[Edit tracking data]

::::::::::

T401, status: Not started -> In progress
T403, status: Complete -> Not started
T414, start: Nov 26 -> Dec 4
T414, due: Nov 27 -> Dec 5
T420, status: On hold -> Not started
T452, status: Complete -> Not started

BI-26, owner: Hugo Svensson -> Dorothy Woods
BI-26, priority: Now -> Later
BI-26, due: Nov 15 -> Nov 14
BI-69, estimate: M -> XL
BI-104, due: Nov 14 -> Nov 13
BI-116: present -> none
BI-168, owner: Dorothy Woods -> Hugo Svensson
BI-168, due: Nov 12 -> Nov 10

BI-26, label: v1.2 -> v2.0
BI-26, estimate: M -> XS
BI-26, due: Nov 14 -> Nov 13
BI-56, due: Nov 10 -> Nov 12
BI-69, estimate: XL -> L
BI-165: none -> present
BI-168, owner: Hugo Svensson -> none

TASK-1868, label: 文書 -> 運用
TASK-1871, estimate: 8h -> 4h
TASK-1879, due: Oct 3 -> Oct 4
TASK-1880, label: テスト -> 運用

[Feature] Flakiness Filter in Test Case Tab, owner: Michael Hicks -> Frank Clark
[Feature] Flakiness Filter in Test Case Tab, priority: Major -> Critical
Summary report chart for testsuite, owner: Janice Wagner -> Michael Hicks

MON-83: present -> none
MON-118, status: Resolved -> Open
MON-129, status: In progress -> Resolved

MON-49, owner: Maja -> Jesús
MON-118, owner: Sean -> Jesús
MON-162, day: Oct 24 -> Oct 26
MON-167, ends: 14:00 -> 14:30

::::::::::

ACTIVITY:
Reproduce exactly the line that contains "TASK-1880, label: テスト -> 運用" together with each line after it to the end of the entries; include no other lines.

RESULT:
TASK-1880, label: テスト -> 運用

[Feature] Flakiness Filter in Test Case Tab, owner: Michael Hicks -> Frank Clark
[Feature] Flakiness Filter in Test Case Tab, priority: Major -> Critical
Summary report chart for testsuite, owner: Janice Wagner -> Michael Hicks

MON-83: present -> none
MON-118, status: Resolved -> Open
MON-129, status: In progress -> Resolved

MON-49, owner: Maja -> Jesús
MON-118, owner: Sean -> Jesús
MON-162, day: Oct 24 -> Oct 26
MON-167, ends: 14:00 -> 14:30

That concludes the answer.